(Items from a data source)

· · · ·

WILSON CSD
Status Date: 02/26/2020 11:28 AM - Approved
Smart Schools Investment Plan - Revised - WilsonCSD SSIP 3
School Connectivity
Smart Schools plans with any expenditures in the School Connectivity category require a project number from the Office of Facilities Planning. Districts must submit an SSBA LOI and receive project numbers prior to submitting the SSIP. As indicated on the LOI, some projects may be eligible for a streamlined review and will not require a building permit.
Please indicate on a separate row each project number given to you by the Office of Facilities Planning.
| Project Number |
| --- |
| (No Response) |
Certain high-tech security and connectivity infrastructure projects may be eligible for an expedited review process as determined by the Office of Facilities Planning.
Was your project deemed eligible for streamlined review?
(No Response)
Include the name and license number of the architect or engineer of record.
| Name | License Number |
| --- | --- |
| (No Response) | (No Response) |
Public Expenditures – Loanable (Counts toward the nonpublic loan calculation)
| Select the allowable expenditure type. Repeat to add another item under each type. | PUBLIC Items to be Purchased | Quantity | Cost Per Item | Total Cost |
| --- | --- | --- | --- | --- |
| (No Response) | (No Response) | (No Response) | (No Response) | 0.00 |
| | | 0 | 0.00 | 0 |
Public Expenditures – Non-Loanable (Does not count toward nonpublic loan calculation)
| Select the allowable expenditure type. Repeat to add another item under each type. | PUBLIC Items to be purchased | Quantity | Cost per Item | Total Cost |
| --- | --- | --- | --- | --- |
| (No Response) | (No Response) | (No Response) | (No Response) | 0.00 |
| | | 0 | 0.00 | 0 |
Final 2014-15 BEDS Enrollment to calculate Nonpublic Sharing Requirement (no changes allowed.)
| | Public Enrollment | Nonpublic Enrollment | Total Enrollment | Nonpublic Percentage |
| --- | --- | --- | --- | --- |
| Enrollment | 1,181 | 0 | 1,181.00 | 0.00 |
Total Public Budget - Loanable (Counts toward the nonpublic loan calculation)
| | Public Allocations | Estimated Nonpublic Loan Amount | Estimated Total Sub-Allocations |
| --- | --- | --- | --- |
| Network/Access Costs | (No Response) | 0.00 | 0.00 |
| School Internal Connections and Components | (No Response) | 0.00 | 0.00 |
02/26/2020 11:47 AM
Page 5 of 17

· · · ·

Whenever "toward" occurs in a line of the entries, copy that line.

> RESPONSE TO THE TASK:
Public Expenditures – Loanable (Counts toward the nonpublic loan calculation)
Public Expenditures – Non-Loanable (Does not count toward nonpublic loan calculation)
Total Public Budget - Loanable (Counts toward the nonpublic loan calculation)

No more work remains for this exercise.